Washington State University, USA
Manoj Karkee is an Assistant Professor in the Biological Systems Engineering Department and Center for Precision and Automated Agricultural Systems (CPAAS) at Washington State University. Dr. Karkee was born and raised in Nepal, some 400 km east of Kathmandu. After completing high school, he moved to Kathmandu for his undergraduate degree. He received his bachelor's degree in Computer Engineering in 2002 from Tribhuvan University, and then moved to Asian Institute of Technology, Thailand where he earned his Master's Degree in Remote Sensing and GIS. In 2009, Dr. Karkee received his PhD in Agricultural Engineering and Human Computer Interaction from Iowa State University. Dr. Karkee works in the areas of agricultural automation and mechanization, with particular emphasis on machine vision systems for robotics and automation of production agriculture. He has been working on various research projects in this area, including apple tree pruning, apple crop-load estimation, apple and cherry harvesting, water and nutrient stress monitoring, and solid set canopy delivery. In his personal life, Dr. Karkee enjoys spending time with his family, singing Nepali songs, reading and writing literature and playing sports including Volleyball and Badminton.

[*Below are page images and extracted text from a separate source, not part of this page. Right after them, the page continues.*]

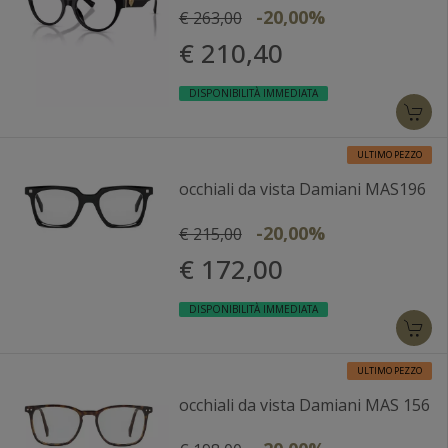
-20,00%
€ 263,00
€ 210,40
DISPONIBILITÀ IMMEDIATA
ULTIMO PEZZO
occhiali da vista Damiani MAS196
-20,00%
€ 215,00
€ 172,00
DISPONIBILITÀ IMMEDIATA
ULTIMO PEZZO
occhiali da vista Damiani MAS 156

Accurate crop load estimation is important for efficient apple orchard management. This information is important for planning and assigning appropriate labor pool and equipment for harvesting and transportation of fruits from orchard to packing houses. Current machine vision-based techniques for crop load estimation have achieved only limited success. Two primary factors affecting the accuracy of such systems are the occlusion of fruit, and variable outdoor lighting condition. In order to minimize the effect of these factors, an over-the-row platform with a tunnel structure was developed to take images of apple trees from two opposite sides. Average visibility of apples increased from 70% to 97% when imaged from both sides of a row of apple trees in a modern commercial orchard. The tunnel structure minimized illumination of apples with direct sun-light; hence reducing the variability in lighting condition. The platform, equipped with artificial lighting, was capable of night-time operations also. Images captured during day and night time were processed for identifying apples. Location of apples in three-dimensional space was used to eliminate repeated counting of apples that were visible from both sides of the tree. Root-mean-squared error on identifying apples and repeated apple counting were estimated to be 12% and 9.5% respectively. Over-the-row machine vision system showed a promise for accurate and reliable apple crop-load estimation that may substitute for traditional way of crop load estimation using visual inspection. Accurate identification and 3D localization of apples will also provide a foundation for the development of robotic harvesting system.